ÖZDAL ÜÇER (Devamla) - Evet, size keledoş ikram eder.
Değerli arkadaşlar, söylenecek o kadar çok şey var ki; ama bazı hâller vardır, sözün bittiği andır. Bazı hâller vardır, sözün bittiği andır. Keşke bu deprem olmasaydı. Keşke bu insanlarımız ölmeseydi: Keşke kimse yaralanmamış olmasaydı. Keşke kimse Van'a yardım etmek zorunda kalmasaydı. Ama, bu deprem oldu, insanlarımız öldü, insanlarımız yaralandı ve hâlâ o depremden dolayı yaşamını yitiren o 6 bin yaralıdan insanlar var ve bunlar da deprem ölü sayısına sayılır.
Depremden kurtulduğu hâlde çadırda yanarak ölen bebeklerimiz var. Bunlar için eğer gülüyorsanız, ben sadece sizi kutlarım, sadece kutlarım. Bravo, helal olsun derim, çok iyi bir bütçeniz var derim.
Evet, evet; bizim derdimiz o kadar büyük ki. Van'da insanlar o kadar büyük bir insanlık trajedisi yaşıyor ki. Erciş'te seksen yıl önce devlet daha büyük bir trajedi yaşatmıştı. Erciş'te Zilan katliamı vardı ve Zilan katliamı için katledilen Kürtlerin çocukları şöyle bir ağıt yakmışlardı:
"???..
????" (*)
Aynı ağıt şu an Erciş'te yeniden yankılanıyor. Kardeşini yitiren kişi "Anneciğim kardeşim nerede" diye ağıt yakıyor.
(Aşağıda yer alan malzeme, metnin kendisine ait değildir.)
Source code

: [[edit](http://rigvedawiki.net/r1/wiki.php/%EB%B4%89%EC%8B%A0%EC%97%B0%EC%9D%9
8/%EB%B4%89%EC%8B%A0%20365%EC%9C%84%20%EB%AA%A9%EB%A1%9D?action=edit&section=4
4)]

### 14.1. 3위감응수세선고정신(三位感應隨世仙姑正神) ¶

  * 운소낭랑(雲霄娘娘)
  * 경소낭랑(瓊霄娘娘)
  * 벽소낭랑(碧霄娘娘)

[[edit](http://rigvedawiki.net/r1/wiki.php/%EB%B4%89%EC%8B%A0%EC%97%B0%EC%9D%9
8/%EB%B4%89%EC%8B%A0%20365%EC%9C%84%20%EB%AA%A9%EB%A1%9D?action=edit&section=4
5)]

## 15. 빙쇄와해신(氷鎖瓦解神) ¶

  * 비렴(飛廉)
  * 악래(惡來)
Şimdi "Erciş'te yaralar sarıldı" diyenler utansın. "Van'da yaralar sarıldı" diyenler utansın. "Erciş'te, Van'da depremin bütün etkileri ortadan kaldırıldı" diyenler utansın. (BDP sıralarından alkışlar)
BAŞKAN - Teşekkür ederiz Sayın Üçer.
(*) Bu bölümde Hatip tarafından Türkçe olmayan bir dille birtakım kelimeler ifade edildi.